Apparently Qaradawi does not apply the same logic to Gaza, where little children are encouraged to sing about killing Israelis and act out attacks and killings with a goal towards training to do the real thing.
The apparent lack of a united Muslim opposition to Islamic terrorist attacks against Israeli civilians is evident elsewhere as well.
Buzzfeed ran an article last year praising Heraa Hashmi, a 19 year old student who developed a Google spreadsheet to prove that Muslims condemn terrorism. If you open her Worldwide Muslims Condemn List and do a search for Israel, you will find that other than links to articles accusing the Simon Wiesenthal Center of desecrating the Mamilla cemetery in Jerusalem, there is a broken link to Leading Muslim Scholars Condemn Racism and Intolerance at the Durban II Conference available elsewhere. The article does refer to Israel, twice. However, the condemnation to racism and intolerance is a general one.
The website created from the spreadsheet, Muslims Condemn lists 20 popular searches -- none of them having to do with Israel. A search for "terrorism" gives a very long list that seemed endless. A search for "Israel" turns up 8 hits: 4 links to the Mamilla cemetery, 1 to ISIS, 1 to Climate Change and 2 to condemnations of Terrorism. A search for "Israel" and "terrorism" turns up just those 2 links.
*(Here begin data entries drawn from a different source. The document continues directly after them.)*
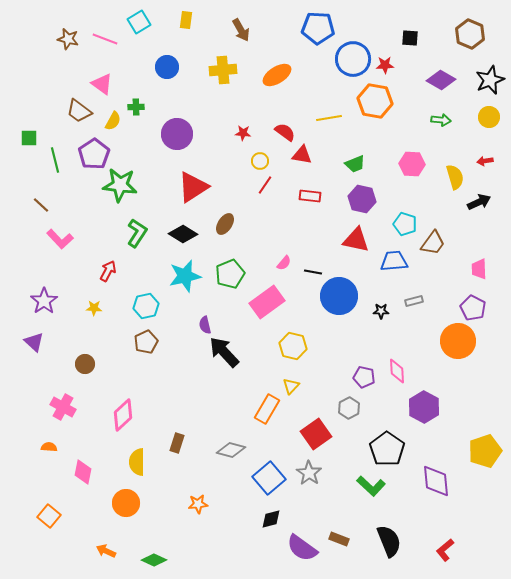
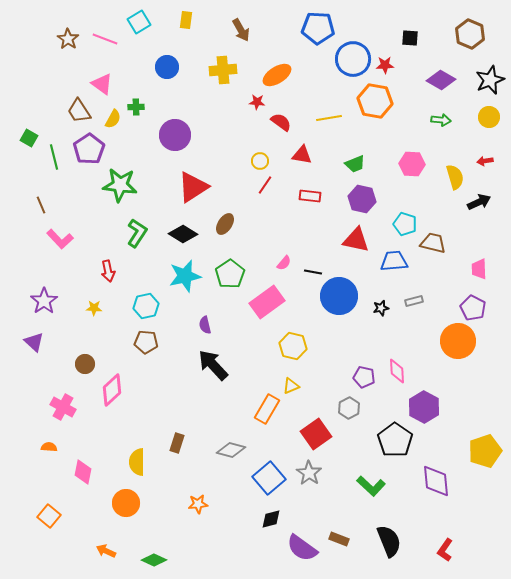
brown star at (68, 39): rotated 20 degrees clockwise
brown trapezoid at (79, 111): rotated 20 degrees clockwise
yellow semicircle at (113, 121): moved 2 px up
red semicircle at (285, 132): moved 4 px left, 10 px up
red star at (243, 133): moved 14 px right, 31 px up
purple circle at (177, 134): moved 2 px left, 1 px down
green square at (29, 138): rotated 30 degrees clockwise
purple pentagon at (94, 154): moved 5 px left, 5 px up
green line at (55, 160): moved 1 px left, 3 px up
brown line at (41, 205): rotated 24 degrees clockwise
brown trapezoid at (433, 243): rotated 112 degrees counterclockwise
red arrow at (108, 271): rotated 140 degrees clockwise
green pentagon at (230, 274): rotated 12 degrees counterclockwise
black star at (381, 311): moved 3 px up; rotated 14 degrees counterclockwise
brown pentagon at (146, 342): rotated 30 degrees clockwise
black arrow at (224, 352): moved 11 px left, 13 px down
yellow triangle at (291, 386): rotated 24 degrees clockwise
pink diamond at (123, 415): moved 11 px left, 25 px up
black pentagon at (387, 449): moved 8 px right, 9 px up
red L-shape at (445, 550): rotated 15 degrees counterclockwise
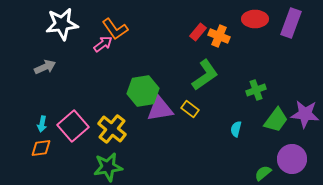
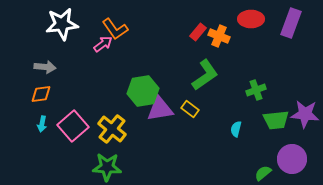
red ellipse: moved 4 px left
gray arrow: rotated 30 degrees clockwise
green trapezoid: rotated 48 degrees clockwise
orange diamond: moved 54 px up
green star: moved 1 px left; rotated 12 degrees clockwise
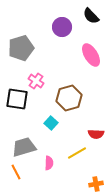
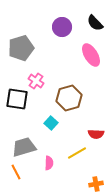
black semicircle: moved 4 px right, 7 px down
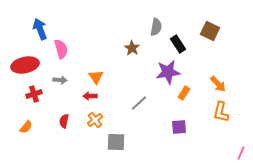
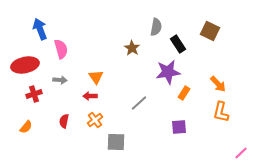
pink line: rotated 24 degrees clockwise
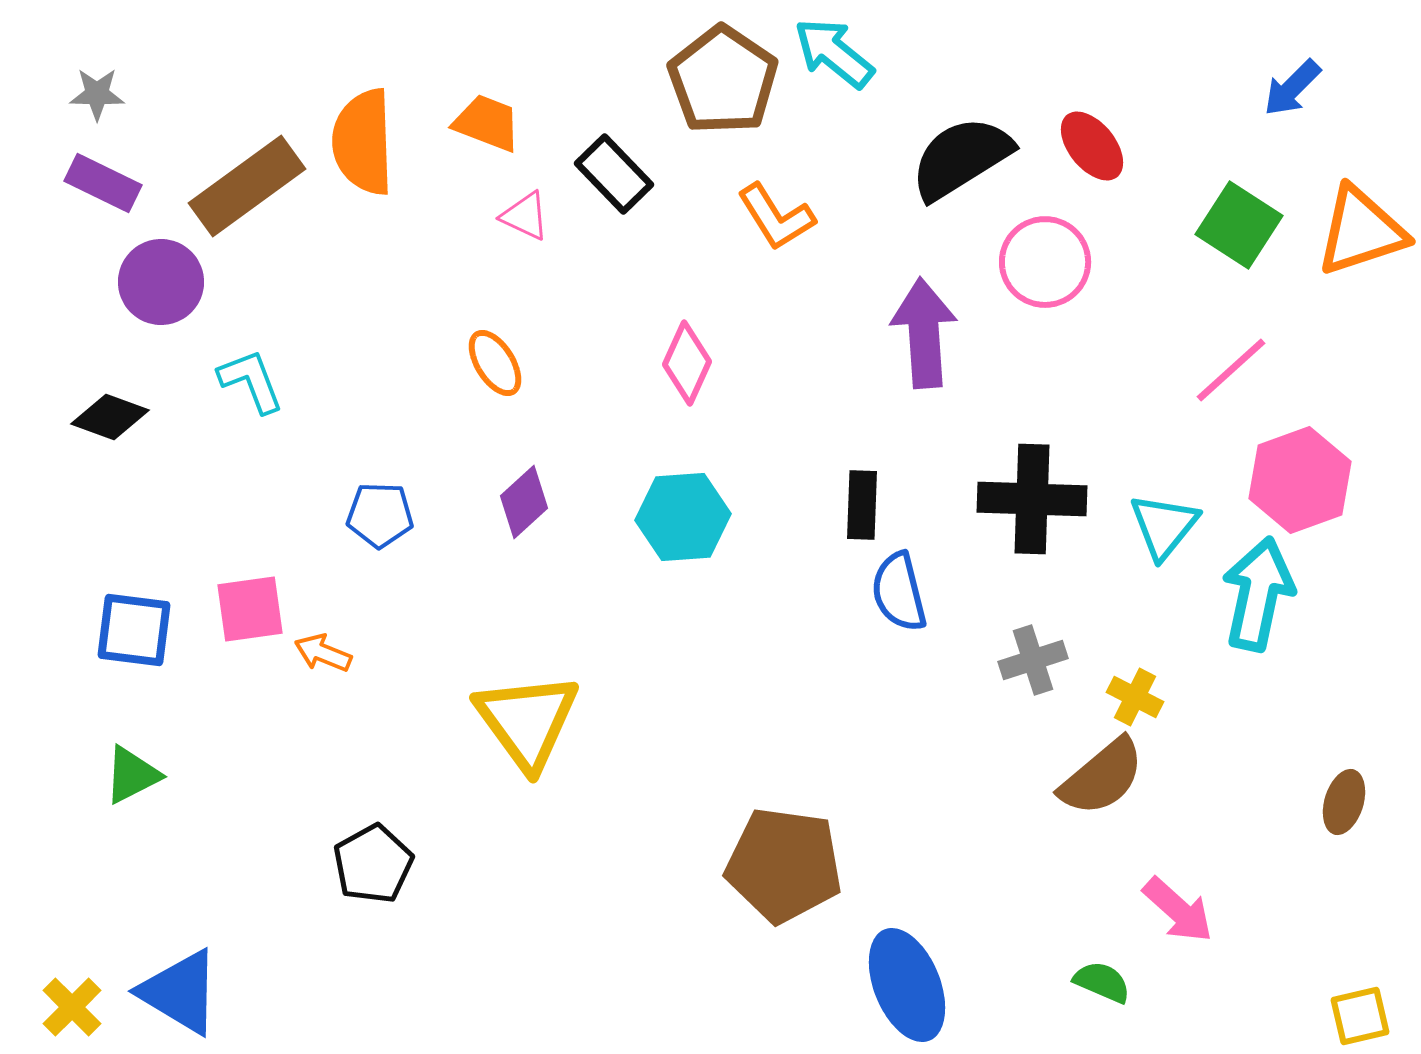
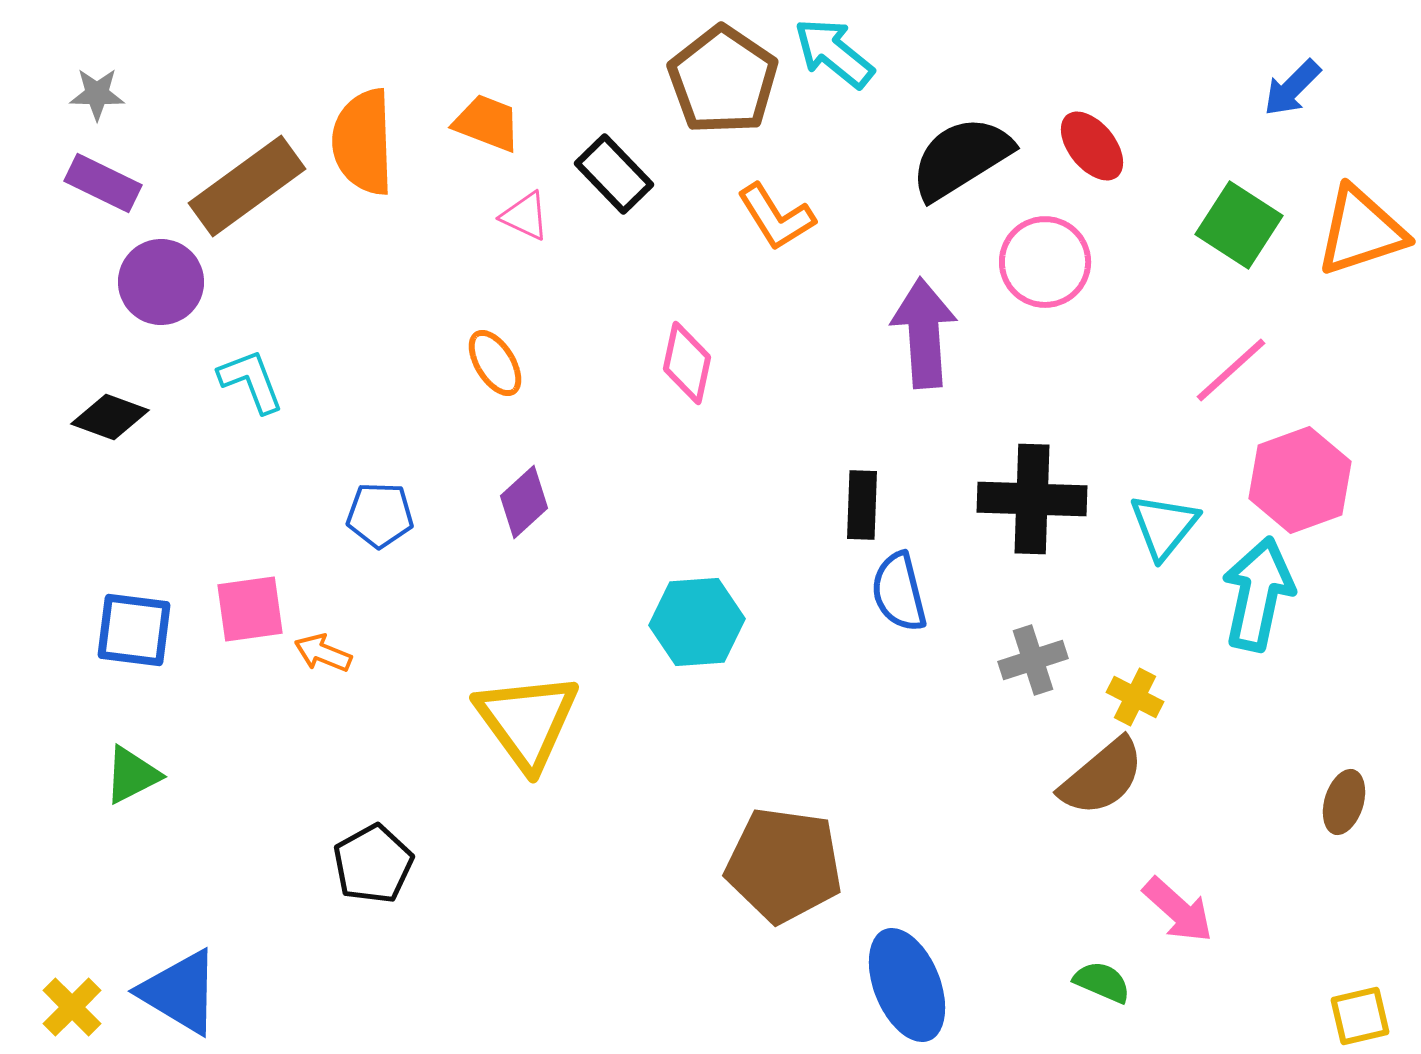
pink diamond at (687, 363): rotated 12 degrees counterclockwise
cyan hexagon at (683, 517): moved 14 px right, 105 px down
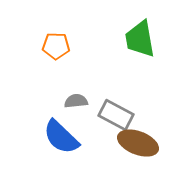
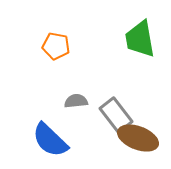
orange pentagon: rotated 8 degrees clockwise
gray rectangle: rotated 24 degrees clockwise
blue semicircle: moved 11 px left, 3 px down
brown ellipse: moved 5 px up
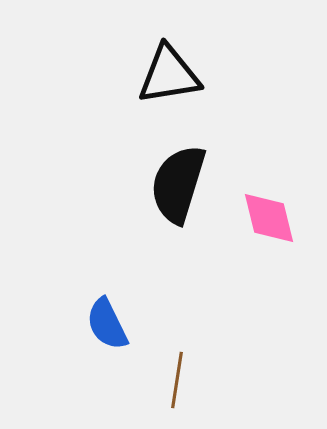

While clicking on hits tend to provide genuine links, for these 2 hits, clicking on them leads to a page giving as the "source" not a link to an article but just the text "Acommonword"
No doubt there have been condemnations, but the vast majority are directed to terrorist attacks other than those against Israeli civilians.
This tends to corroborate Raymond Ibrahim, who in his 2008 article Studying the Islamic Way of War, contradicts what Bernard Lewis writes about the Islamic attitude towards war and non-combatants:
For instance, based on the words and deeds of Muhammad, most schools of Islamic jurisprudence agree that the following are all legitimate during war against the infidel: the indiscriminate use of missile weaponry, even if women and children are present (catapults in Muhammad’s seventh century context; hijacked planes or WMD today); the need to always deceive the enemy and even break formal treaties whenever possible (see Sahih Muslim 15: 4057); and that the only function of the peace treaty, or “hudna,” is to give the Islamic armies time to regroup for a renewed offensive, and should, in theory, last no more than ten years. [emphasis added]So where does that leave us today regarding Sharia Law and terrorist attacks against Israeli civilians in general -- and particularly the attitude of Islamic law towards Ahlam Tamimi's masterminding of the massacre at the Sbarro restaurant?
It turns out that theree is no single authoritative statement in Sharia law that clearly condemns terrorism, no matter where it occurs.
However, we know that Jordan abided by its extradition treaty with the US in 1995, when it handed over the terrorist who drove a van full of explosives into the garage of the World Trade Center in 1993. If King Abdullah, whose father King Hussein, saw to it that Jordan respected that treaty, really wants to demonstrate that Islam condemns terrorism, his choice is clear. Muslim condemnation of terrorism as long as it does not occur in Israel turns those Muslim condemnations into a sham.
In order to send a clear message that Sharia law today condemns the murder of women and children by Ahlam Tamimi and condemns terrorism in general, King Abdullah must extradite Ahlam Tamimi to the United States.